### Document extract
USB RX/TX is defo the bulk of the time. When using the queue core 2 handles the USB overhead and it is slightly faster to send, bare metal is using the tinyusb functions directly. I’m not sure there’s any getting around that without moving to a bulk interface which makes everything exponentially more difficult for users to work with.

That still leaves ~350-450uS unaccounted for, possibly on the PC side.

I guess this works for bulk transfers where lots of data goes in few packets, but it almost seems unusable for small data transfers? Let’s have a look.

Big transfer time

Let’s simulate the biggest I2C EEPROM 24xM02 2 Mbit 262144bytes. 1024 pages of 256bytes.

        start_time = time.time()
        # read 2Mbit EEPROM
        for addr in range(0, 1024):
            data = i2c.transfer(write_data=[0xA0, 0x00], read_bytes=256)

### Given records
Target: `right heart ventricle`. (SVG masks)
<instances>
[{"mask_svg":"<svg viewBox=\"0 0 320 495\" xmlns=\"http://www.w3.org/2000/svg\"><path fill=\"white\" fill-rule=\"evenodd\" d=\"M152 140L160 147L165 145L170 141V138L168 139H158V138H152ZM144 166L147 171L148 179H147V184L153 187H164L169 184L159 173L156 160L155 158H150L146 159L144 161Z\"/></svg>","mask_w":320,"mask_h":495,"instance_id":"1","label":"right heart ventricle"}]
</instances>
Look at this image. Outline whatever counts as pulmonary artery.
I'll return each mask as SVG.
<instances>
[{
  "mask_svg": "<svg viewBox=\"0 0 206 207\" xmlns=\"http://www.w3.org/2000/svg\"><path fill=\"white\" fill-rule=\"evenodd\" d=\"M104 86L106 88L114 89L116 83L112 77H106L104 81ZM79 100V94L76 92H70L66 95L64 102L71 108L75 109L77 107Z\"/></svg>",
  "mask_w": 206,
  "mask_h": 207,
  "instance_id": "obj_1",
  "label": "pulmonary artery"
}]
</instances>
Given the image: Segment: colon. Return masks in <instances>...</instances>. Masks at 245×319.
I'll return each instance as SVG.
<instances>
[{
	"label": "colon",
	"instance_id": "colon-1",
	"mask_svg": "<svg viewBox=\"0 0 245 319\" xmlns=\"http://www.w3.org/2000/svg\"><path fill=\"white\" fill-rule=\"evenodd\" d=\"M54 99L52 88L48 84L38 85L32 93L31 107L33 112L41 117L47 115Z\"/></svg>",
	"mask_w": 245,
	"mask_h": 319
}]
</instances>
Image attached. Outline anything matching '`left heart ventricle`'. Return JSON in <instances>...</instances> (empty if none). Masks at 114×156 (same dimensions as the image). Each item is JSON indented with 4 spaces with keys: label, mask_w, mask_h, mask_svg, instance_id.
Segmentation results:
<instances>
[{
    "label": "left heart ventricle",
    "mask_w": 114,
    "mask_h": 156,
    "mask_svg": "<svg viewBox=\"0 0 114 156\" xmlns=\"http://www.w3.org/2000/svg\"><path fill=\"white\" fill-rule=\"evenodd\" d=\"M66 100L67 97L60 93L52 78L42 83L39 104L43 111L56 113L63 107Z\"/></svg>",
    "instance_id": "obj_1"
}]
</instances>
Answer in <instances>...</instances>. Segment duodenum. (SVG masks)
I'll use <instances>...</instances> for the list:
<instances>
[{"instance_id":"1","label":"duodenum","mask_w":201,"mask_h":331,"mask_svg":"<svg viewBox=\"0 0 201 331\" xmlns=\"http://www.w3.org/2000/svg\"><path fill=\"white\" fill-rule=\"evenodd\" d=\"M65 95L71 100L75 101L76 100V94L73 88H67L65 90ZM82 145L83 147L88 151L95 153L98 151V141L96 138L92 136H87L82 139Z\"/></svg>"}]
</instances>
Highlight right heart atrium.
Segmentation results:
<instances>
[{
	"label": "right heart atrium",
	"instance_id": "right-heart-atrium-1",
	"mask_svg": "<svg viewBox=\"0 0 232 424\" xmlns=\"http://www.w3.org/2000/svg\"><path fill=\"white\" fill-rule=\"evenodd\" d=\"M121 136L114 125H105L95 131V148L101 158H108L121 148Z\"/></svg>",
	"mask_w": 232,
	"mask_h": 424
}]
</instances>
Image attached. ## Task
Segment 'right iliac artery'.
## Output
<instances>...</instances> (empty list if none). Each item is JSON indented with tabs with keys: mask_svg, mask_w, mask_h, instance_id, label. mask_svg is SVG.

### Directions
[1] For the post on USB transfer timing, decide whether each statement agrees with it, answering yes or no and quoting the words that settle it: (a) the simulated EEPROM holds 262144 bytes; (b) the bare metal version calls the tinyusb functions directly; (c) switching to a bulk interface would make the device easier for users to work with.
[2] Rewrite the stretch of the post on USB transfer timing from "Let’s simulate the" through "i2c.transfer(write_data=[0xA0, 0x00], read_bytes=256)", putting "blocks" in place of "pages".
The rows play no part in the work here.

### Answers per task
[1]
(a) Yes: "2 Mbit 262144bytes"
(b) Yes: "bare metal is using the tinyusb functions directly"
(c) No: "makes everything exponentially more difficult for users to work with"

[2]
Let’s simulate the biggest I2C EEPROM 24xM02 2 Mbit 262144bytes. 1024 blocks of 256bytes.

        start_time = time.time()
        # read 2Mbit EEPROM
        for addr in range(0, 1024):
            data = i2c.transfer(write_data=[0xA0, 0x00], read_bytes=256)